Alberto Gómez-Carballa; Xabier Bello; Jacobo Pardo-Seco; María Luisa Pérez del Molino; Federico Martinón-Torres; Antonio Salas

doi:10.24272/j.issn.2095-8137.2020.217

Alberto Gómez-Carballa, Xabier Bello, Jacobo Pardo-Seco, María Luisa Pérez del Molino, Federico Martinón-Torres, Antonio Salas. 2020. Phylogeography of SARS-CoV-2 pandemic in Spain: a story of multiple introductions, micro-geographic stratification, founder effects, and super-spreaders. Zoological Research, 41(6): 605-620. DOI: 10.24272/j.issn.2095-8137.2020.217

Citation:

Phylogeography of SARS-CoV-2 pandemic in Spain: a story of multiple introductions, micro-geographic stratification, founder effects, and super-spreaders

Abstract

Abstract

Spain has been one of the main global pandemic epicenters for coronavirus disease 2019 (COVID-19). Here, we analyzed >41 000 genomes (including >26 000 high-quality (HQ) genomes) downloaded from the GISAID repository, including 1 245 (922 HQ) sampled in Spain. The aim of this study was to investigate genome variation of novel severe acute respiratory syndrome coronavirus 2 (SARS-CoV-2) and reconstruct phylogeographic and transmission patterns in Spain. Phylogeographic analysis suggested at least 34 independent introductions of SARS-CoV-2 to Spain at the beginning of the outbreak. Six lineages spread very successfully in the country, probably favored by super-spreaders, namely, A2a4 (7.8%), A2a5 (38.4%), A2a10 (2.8%), B3a (30.1%), and B9 (8.7%), which accounted for 87.9% of all genomes in the Spanish database.
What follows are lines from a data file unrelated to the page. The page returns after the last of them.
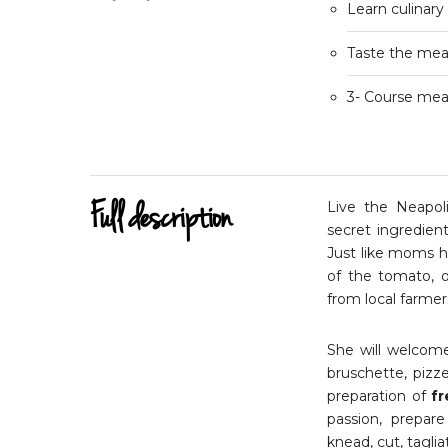
Learn culinary
Taste the meal
3- Course meal
Full description
Live the Neapoli
secret ingredien
Just like moms h
of the tomato, o
from local farmer
She will welcome
bruschette, pizze
preparation of
fr
passion, prepar
knead, cut, tagliate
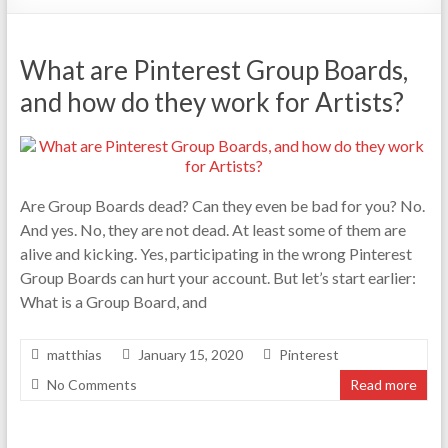
What are Pinterest Group Boards,
and how do they work for Artists?
Are Group Boards dead? Can they even be bad for you? No.
And yes. No, they are not dead. At least some of them are
alive and kicking. Yes, participating in the wrong Pinterest
Group Boards can hurt your account. But let’s start earlier:
What is a Group Board, and
matthias
January 15, 2020
Pinterest
No Comments
Read more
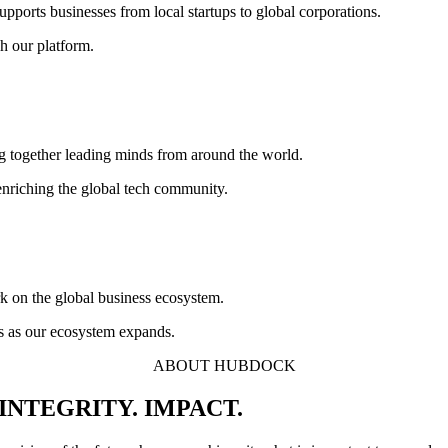
supports businesses from local startups to global corporations.
h our platform.
ng together leading minds from around the world.
enriching the global tech community.
rk on the global business ecosystem.
es as our ecosystem expands.
ABOUT HUBDOCK
INTEGRITY. IMPACT.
One distinct feature of the Spanish SARS-CoV-2 genomes was the higher frequency of B lineages (39.3%, mainly B3a+B9) than found in any other European country. While B3a, B9, (and an important sub-lineage of A2a5, namely, A2a5c) most likely originated in Spain, the other three haplogroups were imported from other European locations. The B3a strain may have originated in the Basque Country from a B3 ancestor of uncertain geographic origin, whereas B9 likely emerged in Madrid. The time of the most recent common ancestor (TMRCA) of SARS-CoV-2 suggested that the first coronavirus entered the country around 11 February 2020, as estimated from the TMRCA of B3a, the first lineage detected in the country. Moreover, earlier claims that the D614G mutation is associated to higher transmissibility is not consistent with the very high prevalence of COVID-19 in Spain when compared to other countries with lower disease incidence but much higher frequency of this mutation (56.4% in Spain vs. 82.4% in rest of Europe). Instead, the data support a major role of genetic drift in modeling the micro-geographic stratification of virus strains across the country as well as the role of SARS-CoV-2 super-spreaders.